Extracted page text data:
--- START ---
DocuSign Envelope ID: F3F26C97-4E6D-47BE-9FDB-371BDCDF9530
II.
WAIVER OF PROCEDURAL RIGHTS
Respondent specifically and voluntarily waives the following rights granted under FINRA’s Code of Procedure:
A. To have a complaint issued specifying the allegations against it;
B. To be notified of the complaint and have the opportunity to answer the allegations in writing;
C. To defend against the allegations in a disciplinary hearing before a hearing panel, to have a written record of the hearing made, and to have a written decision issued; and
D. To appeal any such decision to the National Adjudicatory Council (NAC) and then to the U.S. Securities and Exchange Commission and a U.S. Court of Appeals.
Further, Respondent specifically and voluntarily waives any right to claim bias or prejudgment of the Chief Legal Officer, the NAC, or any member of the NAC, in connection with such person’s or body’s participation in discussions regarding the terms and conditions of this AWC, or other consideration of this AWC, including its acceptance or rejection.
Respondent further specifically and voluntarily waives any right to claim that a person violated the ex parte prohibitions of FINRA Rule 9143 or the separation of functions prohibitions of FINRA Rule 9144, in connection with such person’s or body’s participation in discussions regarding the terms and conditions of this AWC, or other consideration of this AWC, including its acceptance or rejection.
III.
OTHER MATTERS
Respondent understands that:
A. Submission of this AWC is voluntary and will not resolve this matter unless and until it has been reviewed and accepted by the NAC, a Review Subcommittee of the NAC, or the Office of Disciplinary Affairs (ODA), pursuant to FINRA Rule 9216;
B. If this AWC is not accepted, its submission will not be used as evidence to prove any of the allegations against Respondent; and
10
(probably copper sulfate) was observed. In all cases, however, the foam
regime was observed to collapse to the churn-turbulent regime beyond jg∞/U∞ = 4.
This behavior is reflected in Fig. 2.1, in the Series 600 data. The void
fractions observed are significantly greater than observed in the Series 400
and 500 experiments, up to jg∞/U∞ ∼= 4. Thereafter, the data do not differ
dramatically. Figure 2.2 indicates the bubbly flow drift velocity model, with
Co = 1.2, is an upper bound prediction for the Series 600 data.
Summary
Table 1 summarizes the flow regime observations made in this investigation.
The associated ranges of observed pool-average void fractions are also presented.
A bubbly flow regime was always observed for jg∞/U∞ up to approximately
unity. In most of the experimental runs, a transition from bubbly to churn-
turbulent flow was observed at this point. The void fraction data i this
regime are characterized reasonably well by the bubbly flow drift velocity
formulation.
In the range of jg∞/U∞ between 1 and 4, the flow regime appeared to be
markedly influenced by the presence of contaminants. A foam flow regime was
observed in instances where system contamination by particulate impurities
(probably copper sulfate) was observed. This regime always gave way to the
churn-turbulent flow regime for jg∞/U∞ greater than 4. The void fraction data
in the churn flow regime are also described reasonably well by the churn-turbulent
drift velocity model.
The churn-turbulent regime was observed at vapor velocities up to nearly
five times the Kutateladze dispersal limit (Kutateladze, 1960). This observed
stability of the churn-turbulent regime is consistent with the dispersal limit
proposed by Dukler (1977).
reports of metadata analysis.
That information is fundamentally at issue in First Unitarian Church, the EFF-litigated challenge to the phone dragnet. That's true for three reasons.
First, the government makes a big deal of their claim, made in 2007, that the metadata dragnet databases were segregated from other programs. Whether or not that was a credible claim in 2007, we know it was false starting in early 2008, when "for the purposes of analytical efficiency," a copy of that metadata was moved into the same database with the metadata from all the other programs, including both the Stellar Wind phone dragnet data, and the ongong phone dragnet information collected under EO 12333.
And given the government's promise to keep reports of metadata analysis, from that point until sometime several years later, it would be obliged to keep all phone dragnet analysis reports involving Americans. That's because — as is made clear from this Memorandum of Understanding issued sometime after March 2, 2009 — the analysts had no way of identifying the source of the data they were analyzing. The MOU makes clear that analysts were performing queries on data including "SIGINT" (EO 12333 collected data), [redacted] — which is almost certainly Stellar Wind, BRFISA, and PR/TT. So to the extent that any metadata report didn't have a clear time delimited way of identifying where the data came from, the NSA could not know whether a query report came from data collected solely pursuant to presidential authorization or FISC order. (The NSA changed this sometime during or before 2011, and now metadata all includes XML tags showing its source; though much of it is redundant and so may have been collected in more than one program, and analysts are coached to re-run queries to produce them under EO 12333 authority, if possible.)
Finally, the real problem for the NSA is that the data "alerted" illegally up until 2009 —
--- END ---
PROBLEM DESCRIPTION » Whenever a line above includes the string "void", copy it.

RESPONSE AREA »
This behavior is reflected in Fig. 2.1, in the Series 600 data. The void
The associated ranges of observed pool-average void fractions are also presented.
turbulent flow was observed at this point. The void fraction data i this
churn-turbulent flow regime for jg∞/U∞ greater than 4. The void fraction data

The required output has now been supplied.